La réalité de ces patients et les difficultés de diagnostic et de traitement de la maladie de Lyme sont maintenant très bien documentées dans un rapport déterminant produit par le U.S. Departement of Health (ministère de la Santé) pour le Congrès des États-Unis en novembre 2018.

Je convie le public et mes collègues médecins à la lecture de ce rapport du Tick-Borne Disease Working Group (TBDWG) présidé par le professeur John Aucott, spécialiste de la maladie de Lyme à la faculté de médecine de l’Université Johns Hopkins.
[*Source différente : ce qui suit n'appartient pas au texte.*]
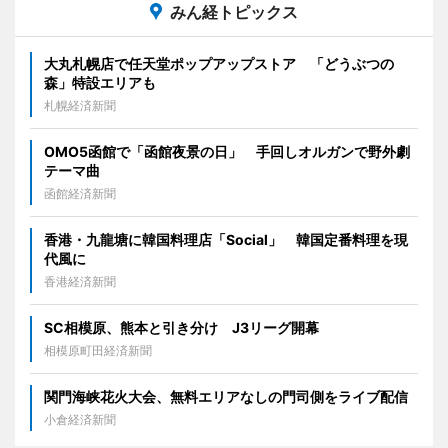
みん経トピックス
大丸札幌店で任天堂ポップアップストア 「どうぶつの
森」特設エリアも
札幌経済新聞
OMO5函館で「函館夜景の日」 手回しオルガンで野外劇
テーマ曲
函館経済新聞
香港・九龍塘に韓国料理店「Social」 韓国定番料理を現
代風に
香港経済新聞
SC相模原、熊本と引き分け J3リーグ開幕
相模原町田経済新聞
関門海峡花火大会、無料エリアなしの門司側をライブ配信
小倉経済新聞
Si le temps vous manque, comme c’est le cas pour mes collègues surchargés, je vous suggère au moins la lecture des pages 22, 44 et 56 qui décrivent trois cas illustrant les difficultés liées au diagnostic (p. 42) et à l’accès au traitement (pages 72, 73 et 75).

Ce rapport souligne, entre autres, qu’il n’existe pas de protocole unique, universellement efficace ou accepté pour le diagnostic et le traitement de la maladie de Lyme. 

Les incertitudes sont nombreuses et des guides divergents coexistent (l’IDSA et l’International Lyme and Associated Diseases Society-ILADS aux États-Unis, et le guide de la Haute Autorité de santé en France qui diverge aussi de l’IDSA).

D’autres cas

Inconnu, incertitudes et divergences ne sont pas uniques à la maladie de Lyme. On l’a connu dans le passé pour l’ulcère duodénal, le VIH, l’hépatite C, et j’en passe. Un autre exemple très actuel concerne l’IDSA elle-même, qui s’est dissociée pour divergence d’interprétation du guide international sur le Sepsis récemment établi par la Society of Critical Care Medicine américaine et la European Society of Intensive Care Medicine (ESICM).

Ce genre de divergence entraîne une question cruciale : faute d’études solides sur une divergence non résolue, qui décide alors du cours de traitement le plus approprié pour un patient ?

Selon le TBDWG, cela relève « du principe éthique de l’autonomie » en médecine contemporaine et « la décision appartient au patient en consultation avec son soignant ». L’IDSA le reconnaît aussi, mais curieusement dans une note de bas de page rarement notée par quiconque, car à la toute fin de la bibliographie de son guide qui fait tant controverse : 

« The Infectious Diseases Society of America considers adherence to these guidelines to be voluntary, with the ultimate determination regarding their application to be made by the physician in the light of each patient’s individual circumstances. »

Cela est une dimension déontologique incontournable qui est explicitée dans le Code de déontologie du Collège des médecins du Québec. L’article 49 souligne la nécessité de fournir l’information adéquate sur le manque de preuves scientifiques lorsque les traitements sont peu éprouvés et sur les risques ou les inconvénients qui pourraient en découler.

L’article 48 stipule que de tels traitements doivent être prodigués dans le cadre d’un projet de recherche. La prise en charge des patients à ma clinique respecte en tout point l’article 49. Et le projet de recherche requis par l’article 48 serait déjà structuré et soumis au Conseil des médecins, dentistes et pharmaciens (CMDP) si l’hôpital n’était pas dans l’impossibilité de fournir une ressource clinique engagée et prévue en février 2019, mais toujours non disponible en raison de la pénurie de main-d’œuvre nécessaire à son remplacement dans le service de départ ! Nous redoublons désormais de vitesse et d’ardeur pour pallier ce problème important.